The man who created the standards for noise levels in NSW says his career has been a series of odd jobs.

Writing a book about his life, Avalon Beach author Roger Treagus (image below) titled his book ‘Odd Jobs’ based on the interesting series of events he says began with his late mother, Norma Martyn.

“She was a travel journalist and a fashion expert. She was all sorts of things. I followed my mother and did what she did. We ended up in Britain back in the 1960s because she wanted me to get away from Australia, due to the fact that I might be called up for the Vietnam War.

“We emigrated to Britain, and through her BBC contacts I became a gardener at a stately home at Sherwood Forest and that’s where I started all these odd jobs.

“One of the things that she did was to do some industrial espionage in Britain on soft drink manufacturers. One particular manufacturer wanted to know what the other competitors were doing. We went around with a cover story that she was a journalist doing a story for soft drink distributing, and I was made to take all these covert photographs of their production line. We even had a getaway car supplied to us, it was a mini.

“After we were in Sherwood Forest for a while, my mother negotiated with a bus company to get us back to Australia from London. It was a free trip because she said she’d do a promo for them in her next book, which she did. So I was the official photographer for this bus.

“It was a tour bus and our driver had never been further east than Venice. We went through Turkey, Iran, Afghanistan, and Nepal through the Himalayas. There are some pictures of that journey in the book,” reminisced Mr Treagus.

Odd Jobs - Roger Treagus

Once back in Australia, Roger Treagus found himself working in the public service while studying science at Macquarie University.

“They asked me how I’d like to work for the Department of Civil Aviation.
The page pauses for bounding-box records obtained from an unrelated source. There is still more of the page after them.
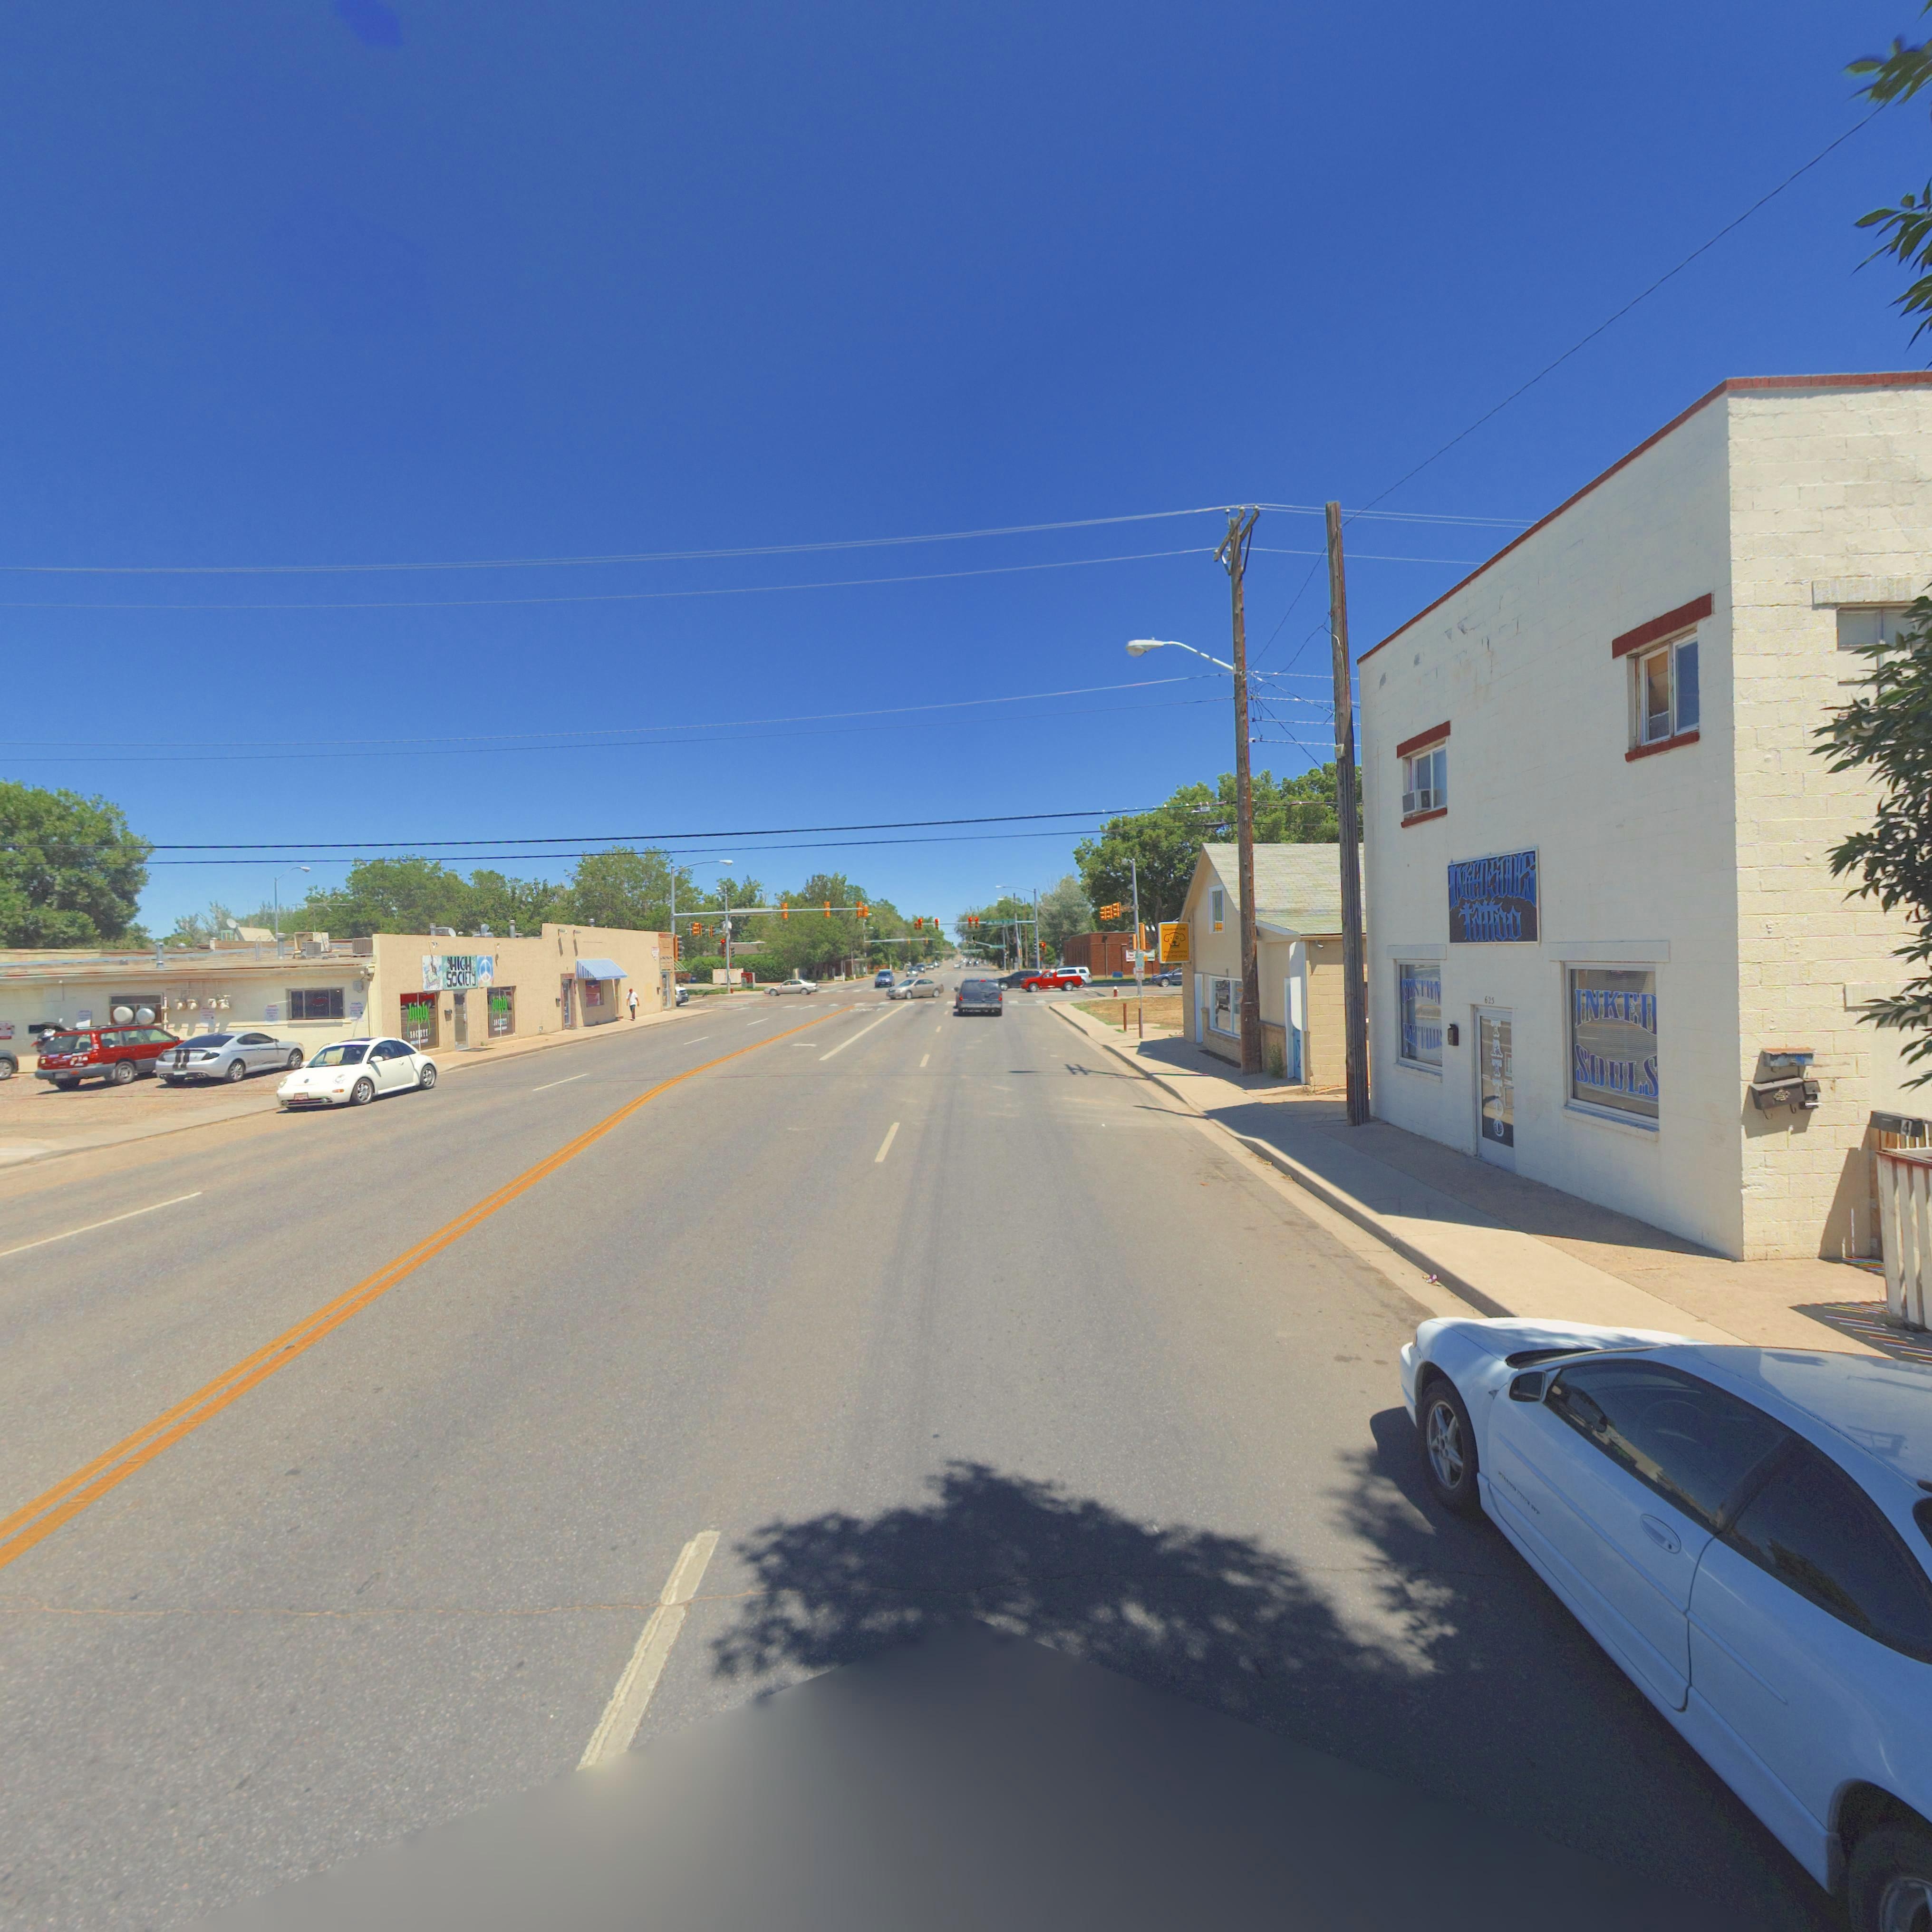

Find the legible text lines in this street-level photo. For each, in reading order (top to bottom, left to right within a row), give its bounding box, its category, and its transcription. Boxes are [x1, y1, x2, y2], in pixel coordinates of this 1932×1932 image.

[1448, 852, 1536, 912] BusinessName: INKEDSOULS
[1003, 919, 1008, 924] StreetName: S*
[1162, 927, 1186, 931] BusinessName: Downtown Dog
[1457, 898, 1523, 942] BusinessName: tattoo
[1163, 949, 1187, 954] BusinessName: Pet Grooming
[449, 955, 472, 971] BusinessName: HIGH
[446, 970, 476, 988] BusinessName: SOCIETY
[408, 1001, 427, 1024] BusinessName: high
[492, 995, 507, 1014] BusinessName: hig*
[493, 1017, 507, 1026] BusinessName: SOC**T*
[1484, 995, 1495, 1005] StreetNumber: 625
[1574, 987, 1657, 1036] BusinessName: INKED
[409, 1028, 429, 1039] BusinessName: SOC**T*
[1489, 1018, 1504, 1137] BusinessName: TATTOO
[1574, 1043, 1659, 1098] BusinessName: SOULS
They asked if I would like to become an auditor, and when I told them I didn’t have any accounting experience they told me not to worry about it. I audited all sorts of things because I learned it was about systems, not finances, about how to do things better.

“When I arrived at Macquarie in 1969/70, it had only just started. There was only one building and the University had tomato gardens around it. Now there’s a railway station there. It’s basically silicon valley now with all the high tech companies.

“One thing led to another and after I’d been an auditor for a time and done quite a lot of work on airports, I was asked by the Department of Transport if I would like to become the public face of a new idea. Sydney was going to get a second airport that was meant to be built by 1975. The Whitlam Government wanted it built at Galston Gorge,” recalled Mr Treagus.

After another overseas stint working in film and TV production in the Americas, Roger Treagus returned to Australia and qualified in noise science, working for the EPA (NSW Environment Protection Authority) setting noise standards.

“I got a job with the Environment Protection Authority as a noise regulator. I wrote all the current laws on noise levels for NSW, the laws we have now. All the noise laws that Northern Beaches Council have are my laws.

“I took them on once. Someone complained about the noise from the former Alfonso’s Café at Avalon. I wrote to [Northern Beaches] Council and told them they were misinterpreting the laws and should be looking at it more carefully,” explained Mr Treagus.

The full details of these and many other intriguing stories from Roger Treagus’ ‘kaleidoscope of experiences’ can be read in his published biography ‘Odd Jobs’, which is available from Amazon and Booktopia.